I see your eyes in the moon

I was walking through the crowded hallways of my school the other day when I heard someone
say something that really made me think.

"This girl I used to be friends with ...."

A normal start of a sentence correct? Well this moment it struck me differently. It made me think about all the friends I used to have and how quickly I have moved on from them. There are plenty of people I know that I used to be friends with that I never speak of anymore. How do we let people just drop out of our lives without even giving a second glance?

We, as human beings have so many emotions but I don't think we realize how quickly we can filter through people. I think about all the people I have known in my life and I wonder where they have all gone. Not to say that I don't have any friends now, because I have many, but why is it that within three years or so they will probably be replaced with new friends. All the memories that I shared will be replaced with new ones and the old one will barely be a blur.

As I sat outside tonight, starring at the moon I wondered who else was starring at that same moon with me. Was it someone I had known in the past?

While in a long-distance relationship not too long ago I told my girlfriend to look at the moon while on the phone. She went outside and did just that. I told her it made me feel closer to her that though we were 2000 miles away from each other we were looking at the same object at the same time. She agreed completely and felt more in love with me than she ever thought possible.
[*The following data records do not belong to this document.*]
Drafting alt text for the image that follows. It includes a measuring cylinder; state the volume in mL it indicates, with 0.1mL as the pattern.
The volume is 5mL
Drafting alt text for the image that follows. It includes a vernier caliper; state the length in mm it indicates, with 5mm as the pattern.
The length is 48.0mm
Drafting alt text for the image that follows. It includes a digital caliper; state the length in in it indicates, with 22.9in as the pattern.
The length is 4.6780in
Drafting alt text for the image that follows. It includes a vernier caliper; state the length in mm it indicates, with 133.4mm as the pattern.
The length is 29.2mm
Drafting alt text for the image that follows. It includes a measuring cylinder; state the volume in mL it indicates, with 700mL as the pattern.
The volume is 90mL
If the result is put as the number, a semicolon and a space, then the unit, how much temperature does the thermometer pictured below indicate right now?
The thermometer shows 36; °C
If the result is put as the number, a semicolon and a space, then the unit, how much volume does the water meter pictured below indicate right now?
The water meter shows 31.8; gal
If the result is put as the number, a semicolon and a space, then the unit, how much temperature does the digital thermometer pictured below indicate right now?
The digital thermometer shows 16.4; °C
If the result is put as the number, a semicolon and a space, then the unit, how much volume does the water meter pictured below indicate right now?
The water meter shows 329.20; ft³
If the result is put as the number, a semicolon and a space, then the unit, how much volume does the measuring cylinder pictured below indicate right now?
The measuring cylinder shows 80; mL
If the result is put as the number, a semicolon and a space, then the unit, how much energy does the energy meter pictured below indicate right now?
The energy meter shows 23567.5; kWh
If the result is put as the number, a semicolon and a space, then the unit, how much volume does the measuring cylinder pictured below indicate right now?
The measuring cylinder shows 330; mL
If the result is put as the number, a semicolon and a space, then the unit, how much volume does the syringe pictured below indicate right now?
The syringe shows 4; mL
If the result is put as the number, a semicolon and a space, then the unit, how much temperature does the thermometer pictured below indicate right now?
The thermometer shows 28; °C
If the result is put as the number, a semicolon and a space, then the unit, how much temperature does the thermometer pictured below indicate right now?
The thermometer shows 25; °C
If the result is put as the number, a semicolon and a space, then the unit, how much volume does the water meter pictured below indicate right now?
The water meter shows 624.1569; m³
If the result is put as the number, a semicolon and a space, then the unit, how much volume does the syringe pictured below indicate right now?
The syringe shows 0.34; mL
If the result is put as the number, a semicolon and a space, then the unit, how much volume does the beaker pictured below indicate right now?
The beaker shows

It was at that moment that I realized how many people there were in this world and how I would filter through what would and is probably going to feel like a million of them.

A month later she broke up with me and told me that the moon would never be the same to her. The funny thing is I don't talk to her anymore. It makes me wonder if she still thinks of me when she looks at the moon. Are the people that I filtered through ever going to come back into my life? Why is it that when some people can just let go of others completely there is always the other one who is holding on dearly to the thought of them?